For about 10 years now, a stale argument has persisted between equity bears saying that the U.S. stock market looks expensive, compared to its own history and to fundamentals, and bulls pointing out that equities look dramatically cheap relative to bonds. 

That has reached the point in the last week where the S&P 500 yields more in dividends than the yield on a 10-year Treasury bond. This has happened only a few times in the past, and only briefly. It implies that equities are radically cheap. When I made this point to Ben Inker of GMO LLC, the Boston fund management group founded by Jeremy Grantham, who is notoriously skeptical about stocks, he replied that if you feel that way about U.S. stocks, "you'll absolutely love European stocks."

This brief and utterly unscientific exercise confirms Inker's prognosis. The following chart takes the dividend yield for each country's most prominent equity index (as defined by the WEI page on the terminal, and you can bet I used the S&P 500 rather than the Dow Industrials), and compares it to its 10-year sovereign bond yield, as shown on the WB page. This reveals that at present, China is the only market of any great significance where bonds yield more than stocks. American dividend yields are very low, showing that the country's market is indeed expensive compared to most others. And European stocks are staggeringly cheap compared to bonds.  

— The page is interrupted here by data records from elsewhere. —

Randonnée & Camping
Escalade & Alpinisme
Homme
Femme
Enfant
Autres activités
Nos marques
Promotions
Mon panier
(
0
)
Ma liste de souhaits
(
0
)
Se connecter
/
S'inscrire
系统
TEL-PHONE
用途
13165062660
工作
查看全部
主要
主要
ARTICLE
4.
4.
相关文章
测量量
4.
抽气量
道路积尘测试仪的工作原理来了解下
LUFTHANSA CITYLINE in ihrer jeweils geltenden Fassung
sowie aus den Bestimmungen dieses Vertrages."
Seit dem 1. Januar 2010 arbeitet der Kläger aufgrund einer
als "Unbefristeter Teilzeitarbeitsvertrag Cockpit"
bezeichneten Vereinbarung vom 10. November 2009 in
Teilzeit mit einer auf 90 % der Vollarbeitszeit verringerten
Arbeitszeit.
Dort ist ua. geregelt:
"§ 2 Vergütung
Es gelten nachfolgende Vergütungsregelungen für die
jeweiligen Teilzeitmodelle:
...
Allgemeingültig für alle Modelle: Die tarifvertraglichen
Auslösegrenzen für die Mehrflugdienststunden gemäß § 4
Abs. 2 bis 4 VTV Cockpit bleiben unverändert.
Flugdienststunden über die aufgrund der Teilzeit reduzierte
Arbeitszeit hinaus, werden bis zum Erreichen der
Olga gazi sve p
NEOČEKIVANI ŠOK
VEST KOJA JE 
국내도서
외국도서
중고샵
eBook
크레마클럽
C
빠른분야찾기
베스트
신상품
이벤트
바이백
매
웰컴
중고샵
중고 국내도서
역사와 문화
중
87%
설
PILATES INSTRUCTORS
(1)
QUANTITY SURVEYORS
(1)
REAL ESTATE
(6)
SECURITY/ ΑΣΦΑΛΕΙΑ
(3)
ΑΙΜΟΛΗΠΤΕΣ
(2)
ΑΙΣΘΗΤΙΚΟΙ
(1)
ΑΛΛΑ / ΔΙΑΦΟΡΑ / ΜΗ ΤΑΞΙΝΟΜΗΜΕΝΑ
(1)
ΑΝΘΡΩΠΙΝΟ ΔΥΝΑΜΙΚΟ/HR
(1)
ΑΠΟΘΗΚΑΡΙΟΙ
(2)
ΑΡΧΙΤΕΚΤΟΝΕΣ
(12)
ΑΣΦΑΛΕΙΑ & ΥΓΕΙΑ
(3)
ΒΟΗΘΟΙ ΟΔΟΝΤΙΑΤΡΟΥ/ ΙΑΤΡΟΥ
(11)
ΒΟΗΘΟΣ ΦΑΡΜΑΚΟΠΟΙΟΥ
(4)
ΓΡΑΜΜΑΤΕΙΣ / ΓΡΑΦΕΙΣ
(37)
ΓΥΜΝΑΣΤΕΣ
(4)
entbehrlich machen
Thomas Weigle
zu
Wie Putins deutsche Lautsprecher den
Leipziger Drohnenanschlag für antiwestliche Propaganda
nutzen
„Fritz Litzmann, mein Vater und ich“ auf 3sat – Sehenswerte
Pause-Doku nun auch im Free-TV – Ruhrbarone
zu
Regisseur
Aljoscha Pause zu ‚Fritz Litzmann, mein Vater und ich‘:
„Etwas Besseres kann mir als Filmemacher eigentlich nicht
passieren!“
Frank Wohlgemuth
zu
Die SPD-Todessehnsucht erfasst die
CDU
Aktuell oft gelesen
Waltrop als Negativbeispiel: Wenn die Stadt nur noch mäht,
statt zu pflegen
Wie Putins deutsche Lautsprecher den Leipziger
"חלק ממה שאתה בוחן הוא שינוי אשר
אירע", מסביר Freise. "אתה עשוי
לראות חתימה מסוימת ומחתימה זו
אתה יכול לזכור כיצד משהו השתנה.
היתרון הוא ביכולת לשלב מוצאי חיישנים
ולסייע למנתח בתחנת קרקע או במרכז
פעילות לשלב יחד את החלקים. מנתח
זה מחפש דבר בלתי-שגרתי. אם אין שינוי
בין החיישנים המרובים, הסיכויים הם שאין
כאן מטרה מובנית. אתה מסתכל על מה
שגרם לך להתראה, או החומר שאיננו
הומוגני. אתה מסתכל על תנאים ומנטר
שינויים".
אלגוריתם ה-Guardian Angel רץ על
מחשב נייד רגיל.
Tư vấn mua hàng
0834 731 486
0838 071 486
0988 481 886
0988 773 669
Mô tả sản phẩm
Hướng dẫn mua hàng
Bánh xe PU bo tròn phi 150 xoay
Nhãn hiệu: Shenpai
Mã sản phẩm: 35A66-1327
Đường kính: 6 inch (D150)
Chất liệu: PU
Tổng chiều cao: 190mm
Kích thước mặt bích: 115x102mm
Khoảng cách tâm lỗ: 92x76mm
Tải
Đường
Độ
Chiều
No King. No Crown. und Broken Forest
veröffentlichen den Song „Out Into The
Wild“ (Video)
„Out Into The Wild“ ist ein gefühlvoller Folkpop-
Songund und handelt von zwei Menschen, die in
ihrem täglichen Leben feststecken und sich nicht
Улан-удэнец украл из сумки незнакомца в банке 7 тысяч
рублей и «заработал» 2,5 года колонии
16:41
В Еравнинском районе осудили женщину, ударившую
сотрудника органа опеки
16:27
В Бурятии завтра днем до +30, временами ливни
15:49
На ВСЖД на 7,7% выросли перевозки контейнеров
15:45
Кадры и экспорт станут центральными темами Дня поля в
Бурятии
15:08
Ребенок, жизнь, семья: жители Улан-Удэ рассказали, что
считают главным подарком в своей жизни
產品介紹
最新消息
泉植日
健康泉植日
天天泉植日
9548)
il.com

To use another simple test — ask how much will need to go wrong in the U.K, Spain, Sweden or Germany for anyone who bought a bond rather than stock to feel good about it in 10 years' time. Nothing much short of a full-blown repeat of the Great Depression would make the bond emerge victorious. 

For those who can afford to wait a few years, European equities look a more than decent investment on this basis. And their bonds look untouchable. Unless, of course, the bond market is right in signalling something very like the Great Depression.